**DATA UNDER STUDY:**
-------------------------
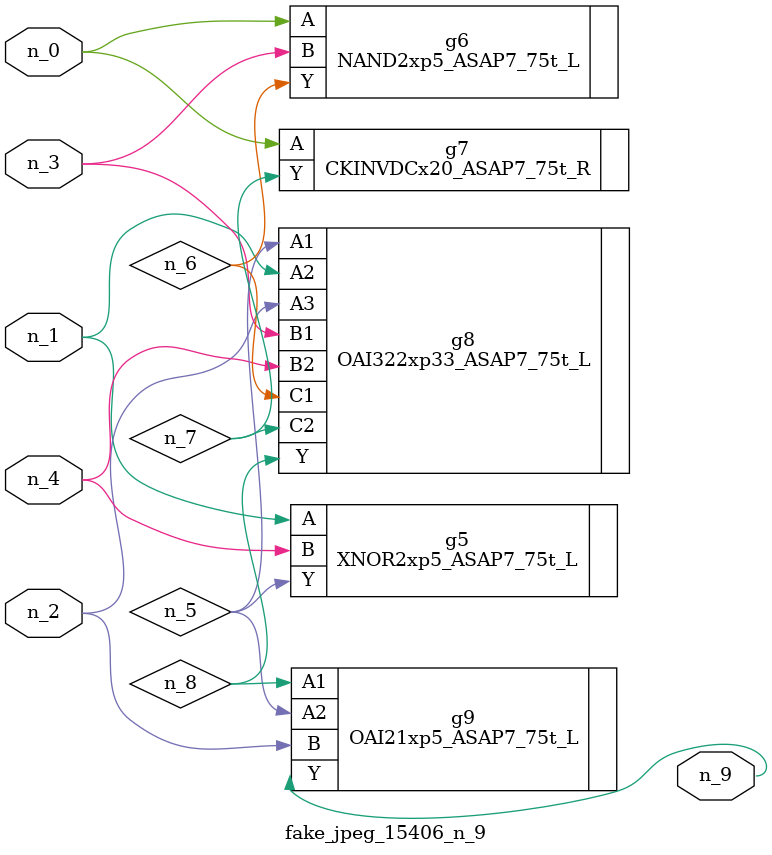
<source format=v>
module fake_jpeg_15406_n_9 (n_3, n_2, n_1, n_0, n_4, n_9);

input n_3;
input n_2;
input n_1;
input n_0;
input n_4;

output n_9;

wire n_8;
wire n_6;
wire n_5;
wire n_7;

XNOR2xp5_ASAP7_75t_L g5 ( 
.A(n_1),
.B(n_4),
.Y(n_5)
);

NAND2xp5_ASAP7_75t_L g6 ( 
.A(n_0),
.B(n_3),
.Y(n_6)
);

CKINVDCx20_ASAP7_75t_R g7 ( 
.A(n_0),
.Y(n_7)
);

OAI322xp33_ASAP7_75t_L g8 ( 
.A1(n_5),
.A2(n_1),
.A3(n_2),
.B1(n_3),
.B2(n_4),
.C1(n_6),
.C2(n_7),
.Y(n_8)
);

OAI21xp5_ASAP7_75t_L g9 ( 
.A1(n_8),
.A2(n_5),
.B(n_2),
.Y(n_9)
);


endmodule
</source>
-------------------------
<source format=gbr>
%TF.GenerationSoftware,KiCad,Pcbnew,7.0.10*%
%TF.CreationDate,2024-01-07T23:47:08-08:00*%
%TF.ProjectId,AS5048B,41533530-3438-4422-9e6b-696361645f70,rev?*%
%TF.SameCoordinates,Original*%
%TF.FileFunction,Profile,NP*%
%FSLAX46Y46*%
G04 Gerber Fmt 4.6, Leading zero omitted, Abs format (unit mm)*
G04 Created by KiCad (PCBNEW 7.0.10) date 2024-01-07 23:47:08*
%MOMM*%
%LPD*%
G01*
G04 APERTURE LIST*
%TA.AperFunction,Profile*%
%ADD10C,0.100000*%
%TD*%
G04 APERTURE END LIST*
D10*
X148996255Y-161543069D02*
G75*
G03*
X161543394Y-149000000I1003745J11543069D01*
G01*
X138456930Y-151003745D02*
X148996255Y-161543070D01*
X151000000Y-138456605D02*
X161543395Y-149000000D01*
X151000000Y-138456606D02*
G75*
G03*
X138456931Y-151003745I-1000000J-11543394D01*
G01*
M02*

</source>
-------------------------
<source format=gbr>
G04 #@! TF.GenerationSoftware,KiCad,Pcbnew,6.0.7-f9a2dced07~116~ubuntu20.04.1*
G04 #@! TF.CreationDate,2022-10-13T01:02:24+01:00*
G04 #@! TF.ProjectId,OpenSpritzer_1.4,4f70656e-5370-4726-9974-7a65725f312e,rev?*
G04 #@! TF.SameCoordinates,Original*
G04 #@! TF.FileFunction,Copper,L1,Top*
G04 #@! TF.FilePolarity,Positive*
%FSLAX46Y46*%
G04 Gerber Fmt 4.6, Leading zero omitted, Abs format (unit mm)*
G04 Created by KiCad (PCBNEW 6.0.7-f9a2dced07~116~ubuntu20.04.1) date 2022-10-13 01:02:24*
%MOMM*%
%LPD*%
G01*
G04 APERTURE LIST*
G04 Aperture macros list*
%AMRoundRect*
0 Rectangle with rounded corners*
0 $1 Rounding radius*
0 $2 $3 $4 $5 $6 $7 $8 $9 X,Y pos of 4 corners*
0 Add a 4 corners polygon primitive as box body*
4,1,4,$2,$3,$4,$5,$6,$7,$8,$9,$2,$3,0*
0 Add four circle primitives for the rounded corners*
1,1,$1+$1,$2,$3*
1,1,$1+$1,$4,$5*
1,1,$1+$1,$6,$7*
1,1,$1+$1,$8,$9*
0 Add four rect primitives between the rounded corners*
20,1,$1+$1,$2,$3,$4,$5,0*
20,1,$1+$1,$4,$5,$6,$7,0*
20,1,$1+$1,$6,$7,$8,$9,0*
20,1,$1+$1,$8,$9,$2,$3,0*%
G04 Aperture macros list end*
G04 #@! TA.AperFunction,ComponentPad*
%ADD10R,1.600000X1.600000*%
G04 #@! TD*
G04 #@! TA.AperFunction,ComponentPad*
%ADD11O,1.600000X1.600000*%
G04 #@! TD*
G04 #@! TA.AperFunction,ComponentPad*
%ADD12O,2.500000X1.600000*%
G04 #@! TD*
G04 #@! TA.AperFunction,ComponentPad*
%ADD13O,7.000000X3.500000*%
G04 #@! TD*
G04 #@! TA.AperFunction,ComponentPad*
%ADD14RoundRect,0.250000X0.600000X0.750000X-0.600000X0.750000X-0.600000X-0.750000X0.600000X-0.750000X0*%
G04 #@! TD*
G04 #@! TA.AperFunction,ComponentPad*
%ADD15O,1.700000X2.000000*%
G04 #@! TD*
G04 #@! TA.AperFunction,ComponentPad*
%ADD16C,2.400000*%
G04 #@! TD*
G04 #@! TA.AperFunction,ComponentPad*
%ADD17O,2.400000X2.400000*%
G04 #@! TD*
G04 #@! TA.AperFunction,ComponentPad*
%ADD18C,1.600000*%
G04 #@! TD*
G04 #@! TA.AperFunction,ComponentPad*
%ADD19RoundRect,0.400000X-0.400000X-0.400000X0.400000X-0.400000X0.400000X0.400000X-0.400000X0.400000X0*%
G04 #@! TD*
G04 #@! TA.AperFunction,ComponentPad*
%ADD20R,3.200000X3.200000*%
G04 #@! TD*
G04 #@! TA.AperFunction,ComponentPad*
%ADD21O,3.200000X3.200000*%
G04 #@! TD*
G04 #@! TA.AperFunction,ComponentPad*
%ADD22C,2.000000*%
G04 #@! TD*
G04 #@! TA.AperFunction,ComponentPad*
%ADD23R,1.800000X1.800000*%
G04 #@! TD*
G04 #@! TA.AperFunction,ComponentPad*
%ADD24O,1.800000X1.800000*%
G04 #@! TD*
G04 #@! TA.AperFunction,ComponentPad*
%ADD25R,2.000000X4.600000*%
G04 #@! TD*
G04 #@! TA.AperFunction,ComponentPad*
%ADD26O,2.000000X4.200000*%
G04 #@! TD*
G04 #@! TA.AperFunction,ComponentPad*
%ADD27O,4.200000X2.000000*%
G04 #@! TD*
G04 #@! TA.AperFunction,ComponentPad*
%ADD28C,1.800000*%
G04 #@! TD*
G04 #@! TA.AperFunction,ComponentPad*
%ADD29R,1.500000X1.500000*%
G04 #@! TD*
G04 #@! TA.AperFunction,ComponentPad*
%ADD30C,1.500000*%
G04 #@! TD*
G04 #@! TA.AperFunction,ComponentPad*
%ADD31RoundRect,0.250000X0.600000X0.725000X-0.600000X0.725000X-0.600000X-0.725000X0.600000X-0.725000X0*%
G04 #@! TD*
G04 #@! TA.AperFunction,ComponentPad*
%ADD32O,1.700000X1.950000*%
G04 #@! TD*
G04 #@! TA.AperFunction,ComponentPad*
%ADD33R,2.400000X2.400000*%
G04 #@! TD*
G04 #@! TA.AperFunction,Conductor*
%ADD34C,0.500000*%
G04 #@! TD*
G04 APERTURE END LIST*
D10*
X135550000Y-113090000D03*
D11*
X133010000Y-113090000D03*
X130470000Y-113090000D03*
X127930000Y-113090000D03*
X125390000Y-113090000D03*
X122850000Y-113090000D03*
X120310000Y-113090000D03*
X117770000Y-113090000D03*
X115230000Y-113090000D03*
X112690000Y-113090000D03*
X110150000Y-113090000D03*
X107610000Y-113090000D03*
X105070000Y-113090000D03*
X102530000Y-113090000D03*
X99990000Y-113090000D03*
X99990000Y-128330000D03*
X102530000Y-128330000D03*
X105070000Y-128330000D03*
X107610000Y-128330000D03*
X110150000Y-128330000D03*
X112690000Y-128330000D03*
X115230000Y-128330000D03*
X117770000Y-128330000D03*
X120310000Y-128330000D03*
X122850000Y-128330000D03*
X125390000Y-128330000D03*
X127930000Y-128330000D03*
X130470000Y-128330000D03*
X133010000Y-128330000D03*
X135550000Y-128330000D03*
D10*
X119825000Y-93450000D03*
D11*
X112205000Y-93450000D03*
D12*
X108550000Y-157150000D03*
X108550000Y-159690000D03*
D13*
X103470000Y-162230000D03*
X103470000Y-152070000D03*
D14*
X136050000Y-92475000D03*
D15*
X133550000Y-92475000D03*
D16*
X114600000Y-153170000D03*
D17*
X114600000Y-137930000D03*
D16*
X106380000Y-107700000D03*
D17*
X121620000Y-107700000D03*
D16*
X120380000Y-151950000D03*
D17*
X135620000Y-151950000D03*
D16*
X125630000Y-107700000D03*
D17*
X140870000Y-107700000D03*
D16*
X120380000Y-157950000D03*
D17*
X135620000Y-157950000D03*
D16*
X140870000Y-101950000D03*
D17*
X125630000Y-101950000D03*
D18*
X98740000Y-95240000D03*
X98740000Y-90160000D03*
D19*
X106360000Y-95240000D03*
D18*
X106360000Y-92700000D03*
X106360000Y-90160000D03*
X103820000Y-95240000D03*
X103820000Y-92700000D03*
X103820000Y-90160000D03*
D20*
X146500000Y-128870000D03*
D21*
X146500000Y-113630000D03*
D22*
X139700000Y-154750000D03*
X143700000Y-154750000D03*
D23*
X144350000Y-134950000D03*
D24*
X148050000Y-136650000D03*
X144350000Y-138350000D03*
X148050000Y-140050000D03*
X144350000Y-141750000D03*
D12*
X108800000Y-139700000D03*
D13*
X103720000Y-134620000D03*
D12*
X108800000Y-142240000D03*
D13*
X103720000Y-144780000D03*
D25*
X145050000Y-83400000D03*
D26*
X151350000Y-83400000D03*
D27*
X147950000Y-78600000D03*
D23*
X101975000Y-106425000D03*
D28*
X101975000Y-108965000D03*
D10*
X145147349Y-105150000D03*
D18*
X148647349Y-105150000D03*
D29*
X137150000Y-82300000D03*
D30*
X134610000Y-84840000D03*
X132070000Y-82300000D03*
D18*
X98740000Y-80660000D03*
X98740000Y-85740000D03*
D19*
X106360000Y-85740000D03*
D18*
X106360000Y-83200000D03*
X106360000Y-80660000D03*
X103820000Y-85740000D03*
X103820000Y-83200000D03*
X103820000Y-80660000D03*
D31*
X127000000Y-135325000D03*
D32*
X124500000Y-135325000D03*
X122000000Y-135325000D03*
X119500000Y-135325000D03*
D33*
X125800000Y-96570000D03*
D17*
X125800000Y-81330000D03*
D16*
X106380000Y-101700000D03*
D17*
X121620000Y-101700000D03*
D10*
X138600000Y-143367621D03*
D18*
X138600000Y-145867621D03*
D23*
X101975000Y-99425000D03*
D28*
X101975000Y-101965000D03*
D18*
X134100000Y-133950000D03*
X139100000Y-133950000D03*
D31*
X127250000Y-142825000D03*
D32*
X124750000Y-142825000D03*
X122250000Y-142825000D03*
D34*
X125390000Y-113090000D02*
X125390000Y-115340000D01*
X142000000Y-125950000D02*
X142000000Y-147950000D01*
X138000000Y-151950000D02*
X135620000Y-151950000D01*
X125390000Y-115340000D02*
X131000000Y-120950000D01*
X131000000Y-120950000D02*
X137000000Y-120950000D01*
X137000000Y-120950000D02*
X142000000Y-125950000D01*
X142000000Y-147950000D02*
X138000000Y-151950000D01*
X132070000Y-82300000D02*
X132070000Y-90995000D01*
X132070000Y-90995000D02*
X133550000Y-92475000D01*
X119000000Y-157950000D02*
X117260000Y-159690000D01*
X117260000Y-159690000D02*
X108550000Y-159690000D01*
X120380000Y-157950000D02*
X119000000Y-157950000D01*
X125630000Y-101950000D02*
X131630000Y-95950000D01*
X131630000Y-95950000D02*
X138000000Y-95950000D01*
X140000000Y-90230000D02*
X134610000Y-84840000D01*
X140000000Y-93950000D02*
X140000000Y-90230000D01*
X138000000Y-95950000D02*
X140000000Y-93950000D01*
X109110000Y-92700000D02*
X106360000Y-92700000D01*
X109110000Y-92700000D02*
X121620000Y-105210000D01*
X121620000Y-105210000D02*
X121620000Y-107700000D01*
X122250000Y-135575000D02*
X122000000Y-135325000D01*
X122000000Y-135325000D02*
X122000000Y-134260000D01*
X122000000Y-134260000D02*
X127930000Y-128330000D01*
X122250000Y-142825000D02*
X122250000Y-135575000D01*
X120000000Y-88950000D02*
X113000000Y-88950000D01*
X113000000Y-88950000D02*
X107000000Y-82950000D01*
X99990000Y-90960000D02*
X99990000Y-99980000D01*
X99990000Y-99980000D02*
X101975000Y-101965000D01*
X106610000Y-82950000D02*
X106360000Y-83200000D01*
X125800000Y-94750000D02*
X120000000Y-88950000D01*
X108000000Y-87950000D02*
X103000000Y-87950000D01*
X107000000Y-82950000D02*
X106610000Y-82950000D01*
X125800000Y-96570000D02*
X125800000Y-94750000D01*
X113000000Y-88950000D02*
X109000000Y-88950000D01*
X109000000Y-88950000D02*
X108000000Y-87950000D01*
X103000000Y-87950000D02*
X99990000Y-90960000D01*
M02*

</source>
-------------------------
**TO DO:** Looking at the data above, count the lines that contain the string "SameCoordinates" and give only the count.

**SOLUTION TO THE PROBLEM:** 2